▶ What needs to be done
Each record below should be written out again exactly.
++++ Data to examine ++++
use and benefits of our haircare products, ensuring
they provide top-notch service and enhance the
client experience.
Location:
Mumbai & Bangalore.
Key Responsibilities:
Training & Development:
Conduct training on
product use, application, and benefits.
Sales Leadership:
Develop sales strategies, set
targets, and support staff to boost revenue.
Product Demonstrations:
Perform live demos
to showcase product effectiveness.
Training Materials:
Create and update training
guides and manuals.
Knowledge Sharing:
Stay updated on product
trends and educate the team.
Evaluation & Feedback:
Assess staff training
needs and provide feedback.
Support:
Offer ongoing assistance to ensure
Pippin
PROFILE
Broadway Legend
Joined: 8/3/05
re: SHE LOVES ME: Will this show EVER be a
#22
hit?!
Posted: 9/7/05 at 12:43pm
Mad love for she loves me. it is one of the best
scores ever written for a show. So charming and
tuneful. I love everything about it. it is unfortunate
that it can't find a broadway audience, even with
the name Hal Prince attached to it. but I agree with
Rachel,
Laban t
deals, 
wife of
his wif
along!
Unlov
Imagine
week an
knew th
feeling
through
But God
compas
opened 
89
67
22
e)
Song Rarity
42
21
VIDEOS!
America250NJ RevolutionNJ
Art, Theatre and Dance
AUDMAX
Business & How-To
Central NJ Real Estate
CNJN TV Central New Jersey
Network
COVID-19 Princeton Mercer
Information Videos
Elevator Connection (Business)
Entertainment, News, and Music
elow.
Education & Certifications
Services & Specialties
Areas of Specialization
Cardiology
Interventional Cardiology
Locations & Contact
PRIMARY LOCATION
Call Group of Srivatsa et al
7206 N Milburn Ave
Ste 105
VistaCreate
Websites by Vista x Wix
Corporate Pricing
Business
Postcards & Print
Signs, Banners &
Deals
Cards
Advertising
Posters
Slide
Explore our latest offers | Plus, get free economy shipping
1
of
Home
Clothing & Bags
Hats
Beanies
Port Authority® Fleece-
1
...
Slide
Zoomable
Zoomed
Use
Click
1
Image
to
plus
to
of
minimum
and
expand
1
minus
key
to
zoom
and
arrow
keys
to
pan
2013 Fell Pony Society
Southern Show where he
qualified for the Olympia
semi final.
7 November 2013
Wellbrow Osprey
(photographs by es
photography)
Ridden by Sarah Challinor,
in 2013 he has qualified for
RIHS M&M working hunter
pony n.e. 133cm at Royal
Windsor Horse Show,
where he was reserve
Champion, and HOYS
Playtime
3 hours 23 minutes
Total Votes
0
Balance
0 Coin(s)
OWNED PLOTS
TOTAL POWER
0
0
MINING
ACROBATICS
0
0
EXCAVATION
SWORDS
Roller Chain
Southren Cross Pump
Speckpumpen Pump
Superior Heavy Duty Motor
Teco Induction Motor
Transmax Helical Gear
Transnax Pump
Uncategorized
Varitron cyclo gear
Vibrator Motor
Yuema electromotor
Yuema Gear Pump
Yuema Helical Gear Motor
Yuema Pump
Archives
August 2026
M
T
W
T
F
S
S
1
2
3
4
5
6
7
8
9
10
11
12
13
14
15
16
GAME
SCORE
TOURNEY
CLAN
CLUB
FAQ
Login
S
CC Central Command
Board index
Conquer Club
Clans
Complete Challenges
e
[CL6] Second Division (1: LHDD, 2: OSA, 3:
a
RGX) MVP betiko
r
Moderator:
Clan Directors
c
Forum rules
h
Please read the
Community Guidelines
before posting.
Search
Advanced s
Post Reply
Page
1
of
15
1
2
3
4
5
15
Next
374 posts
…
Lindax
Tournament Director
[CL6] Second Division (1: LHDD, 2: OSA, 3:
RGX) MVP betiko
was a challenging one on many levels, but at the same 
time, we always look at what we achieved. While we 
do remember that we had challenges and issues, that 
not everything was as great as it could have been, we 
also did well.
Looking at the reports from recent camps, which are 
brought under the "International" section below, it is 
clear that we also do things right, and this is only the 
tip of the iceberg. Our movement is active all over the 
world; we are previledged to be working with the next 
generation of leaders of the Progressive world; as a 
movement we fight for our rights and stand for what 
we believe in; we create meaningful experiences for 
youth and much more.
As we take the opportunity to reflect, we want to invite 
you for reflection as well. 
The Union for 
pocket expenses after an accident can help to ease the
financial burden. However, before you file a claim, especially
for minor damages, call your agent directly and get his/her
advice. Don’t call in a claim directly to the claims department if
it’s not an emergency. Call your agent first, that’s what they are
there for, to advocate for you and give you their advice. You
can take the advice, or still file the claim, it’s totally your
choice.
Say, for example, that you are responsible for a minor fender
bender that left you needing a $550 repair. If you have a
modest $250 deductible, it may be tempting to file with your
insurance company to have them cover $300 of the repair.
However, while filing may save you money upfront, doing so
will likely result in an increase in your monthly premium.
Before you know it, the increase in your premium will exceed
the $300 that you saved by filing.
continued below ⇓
++++
▶ Response
use and benefits of our haircare products, ensuring
they provide top-notch service and enhance the
client experience.
Location:
Mumbai & Bangalore.
Key Responsibilities:
Training & Development:
Conduct training on
product use, application, and benefits.
Sales Leadership:
Develop sales strategies, set
targets, and support staff to boost revenue.
Product Demonstrations:
Perform live demos
to showcase product effectiveness.
Training Materials:
Create and update training
guides and manuals.
Knowledge Sharing:
Stay updated on product
trends and educate the team.
Evaluation & Feedback:
Assess staff training
needs and provide feedback.
Support:
Offer ongoing assistance to ensure
Pippin
PROFILE
Broadway Legend
Joined: 8/3/05
re: SHE LOVES ME: Will this show EVER be a
#22
hit?!
Posted: 9/7/05 at 12:43pm
Mad love for she loves me. it is one of the best
scores ever written for a show. So charming and
tuneful. I love everything about it. it is unfortunate
that it can't find a broadway audience, even with
the name Hal Prince attached to it. but I agree with
Rachel,
Laban t
deals, 
wife of
his wif
along!
Unlov
Imagine
week an
knew th
feeling
through
But God
compas
opened 
89
67
22
e)
Song Rarity
42
21
VIDEOS!
America250NJ RevolutionNJ
Art, Theatre and Dance
AUDMAX
Business & How-To
Central NJ Real Estate
CNJN TV Central New Jersey
Network
COVID-19 Princeton Mercer
Information Videos
Elevator Connection (Business)
Entertainment, News, and Music
elow.
Education & Certifications
Services & Specialties
Areas of Specialization
Cardiology
Interventional Cardiology
Locations & Contact
PRIMARY LOCATION
Call Group of Srivatsa et al
7206 N Milburn Ave
Ste 105
VistaCreate
Websites by Vista x Wix
Corporate Pricing
Business
Postcards & Print
Signs, Banners &
Deals
Cards
Advertising
Posters
Slide
Explore our latest offers | Plus, get free economy shipping
1
of
Home
Clothing & Bags
Hats
Beanies
Port Authority® Fleece-
1
...
Slide
Zoomable
Zoomed
Use
Click
1
Image
to
plus
to
of
minimum
and
expand
1
minus
key
to
zoom
and
arrow
keys
to
pan
2013 Fell Pony Society
Southern Show where he
qualified for the Olympia
semi final.
7 November 2013
Wellbrow Osprey
(photographs by es
photography)
Ridden by Sarah Challinor,
in 2013 he has qualified for
RIHS M&M working hunter
pony n.e. 133cm at Royal
Windsor Horse Show,
where he was reserve
Champion, and HOYS
Playtime
3 hours 23 minutes
Total Votes
0
Balance
0 Coin(s)
OWNED PLOTS
TOTAL POWER
0
0
MINING
ACROBATICS
0
0
EXCAVATION
SWORDS
Roller Chain
Southren Cross Pump
Speckpumpen Pump
Superior Heavy Duty Motor
Teco Induction Motor
Transmax Helical Gear
Transnax Pump
Uncategorized
Varitron cyclo gear
Vibrator Motor
Yuema electromotor
Yuema Gear Pump
Yuema Helical Gear Motor
Yuema Pump
Archives
August 2026
M
T
W
T
F
S
S
1
2
3
4
5
6
7
8
9
10
11
12
13
14
15
16
GAME
SCORE
TOURNEY
CLAN
CLUB
FAQ
Login
S
CC Central Command
Board index
Conquer Club
Clans
Complete Challenges
e
[CL6] Second Division (1: LHDD, 2: OSA, 3:
a
RGX) MVP betiko
r
Moderator:
Clan Directors
c
Forum rules
h
Please read the
Community Guidelines
before posting.
Search
Advanced s
Post Reply
Page
1
of
15
1
2
3
4
5
15
Next
374 posts
…
Lindax
Tournament Director
[CL6] Second Division (1: LHDD, 2: OSA, 3:
RGX) MVP betiko
was a challenging one on many levels, but at the same 
time, we always look at what we achieved. While we 
do remember that we had challenges and issues, that 
not everything was as great as it could have been, we 
also did well.
Looking at the reports from recent camps, which are 
brought under the "International" section below, it is 
clear that we also do things right, and this is only the 
tip of the iceberg. Our movement is active all over the 
world; we are previledged to be working with the next 
generation of leaders of the Progressive world; as a 
movement we fight for our rights and stand for what 
we believe in; we create meaningful experiences for 
youth and much more.
As we take the opportunity to reflect, we want to invite 
you for reflection as well. 
The Union for 
pocket expenses after an accident can help to ease the
financial burden. However, before you file a claim, especially
for minor damages, call your agent directly and get his/her
advice. Don’t call in a claim directly to the claims department if
it’s not an emergency. Call your agent first, that’s what they are
there for, to advocate for you and give you their advice. You
can take the advice, or still file the claim, it’s totally your
choice.
Say, for example, that you are responsible for a minor fender
bender that left you needing a $550 repair. If you have a
modest $250 deductible, it may be tempting to file with your
insurance company to have them cover $300 of the repair.
However, while filing may save you money upfront, doing so
will likely result in an increase in your monthly premium.
Before you know it, the increase in your premium will exceed
the $300 that you saved by filing.
continued below ⇓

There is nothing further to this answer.